Он нарисовал им картину разразившейся катастрофы. Упадок промышленности, обнищание народа, коррупция власти, распад территорий, где хозяйничали преступные кланы, – и в итоге беззащитность страны перед лицом американского врага, установившего в России жестокий режим оккупации.
Он говорил общеизвестные вещи, не делал открытий, не прибегал к гиперболам. Изъяснялся языком газетной статьи или отчетного доклада. И старики вожделенно внимали, понимали его, соглашались. Переживали случившуюся со всеми ними беду.
Тучный рыхлый старик в мятой блузе, со складками желтого жира, блестел золотыми очками, сквозь которые не мигая смотрели выпуклые водяные глаза. «Дипломат», – определил Хлопьянов, представляя, как посольский лимузин с красным флажком вносил его в резиденцию, под сень араукарий и пальм. В прохладном кабинете, украшенном африканскими масками, он выслушивал доклады советников, принимал военных, разведчиков, властно управляя политикой молодой африканской республики. Теперь же, лишенный всего, переживая разгром империи, искал хоть искру надежды.
Лысый, с граненым черепом, с квадратными шершавыми скулами, зазубренный, красный от давнишнего ветра, шевелил беззвучно губами. «Начальник треста», – окрестил его Хлопьянов, представляя в другой, исчезнувшей жизни. В брезенте, в кирзе выпрыгивал из вертолета то в белой глазированной тундре с черным штырем буровой, то в дикой степи с кружевами электрических мачт, то у синей реки с бетонными быками моста. С угрюмым упорством он долбил и взрывал землю, начиняя ее металлом, энергией, строя города и заводы. Теперь заводы стояли, пустели города, и люди разбегались, проклиная степи и тундры.
Генсек говорил о предателях.

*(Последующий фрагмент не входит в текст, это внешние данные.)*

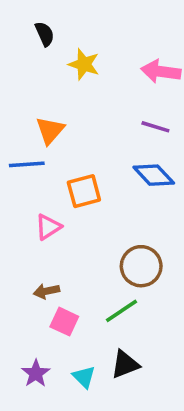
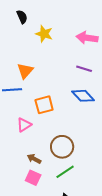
brown circle: (141, 266) -> (62, 147), moved
brown arrow: (46, 291) -> (34, 159), moved, turned 40

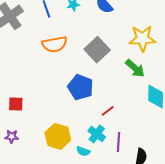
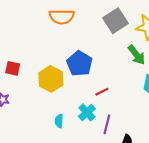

О тех, кто недавно возглавлял государство и партию, сидел в министерствах, обкомах, руководил академиями и газетами. В августе злосчастного года открыли ворота врагу. Говорил о предателе всех времен и народов, вертлявом и улыбчивом бесе, отдавшем на истребление Родину, и о неизбежном возмездии.
Ему внимали жадно и истово. Желали возмездия и страшной кары изменникам, пытки и мучительной смерти. Их блеклые впалые щеки покрывались румянцем. Гневно ходили на горле сухие кадыки. Сжимались кулаки с синими стариковскими венами. Они верили Генсеку, вставшему на мостик тонущего корабля, откуда сбежал предатель. Отдавали ему последние силы, уповая на то, что он добьется победы, спасет страну и накажет изменников.
Худой носатый старик с высохшей шеей, опущенными плечами, похожий на беркута, смотрел сквозь очки желтыми круглыми глазами. «Чекист», – окрестил его Хлопьянов, замечая беспощадный блеск его стерегущих глаз. Представлял, как сидит за железным, привинченным к полу столом, направляет яркий свет лампы в лицо приведенного на допрос предателя. И тот лепечет, испуганно перебирает ногами, покрывается липкой испариной. Лоснящийся лысый лоб с фиолетовым родимым пятном.
И рядом второй старик в поношенном генеральском мундире, с трясущейся седой головой что-то беззвучно шептал. Должно быть, приговор тому, кто предал Отечество и теперь стоит у кирпичной стены под дулами карабинов.
Так слушали все доклад Генсека. Хлопьянов не находил в словах говорившего фальшивой нотки, верил ему, принимал.
В завершение Генсек поведал своим престарелым товарищам то, что они ожидали услышать. Зачем явились сюда, преодолев уныние, хвори, тусклую бесполезную старость. Он рассказал им, что сделает партия, чтобы остановить разрушителей, вырвать власть у врага, восстановить государство. Он указал на союз «красных „и «белых“, коммунистов и монархистов. Одни потеряли власть в самом начале века, другие на его исходе.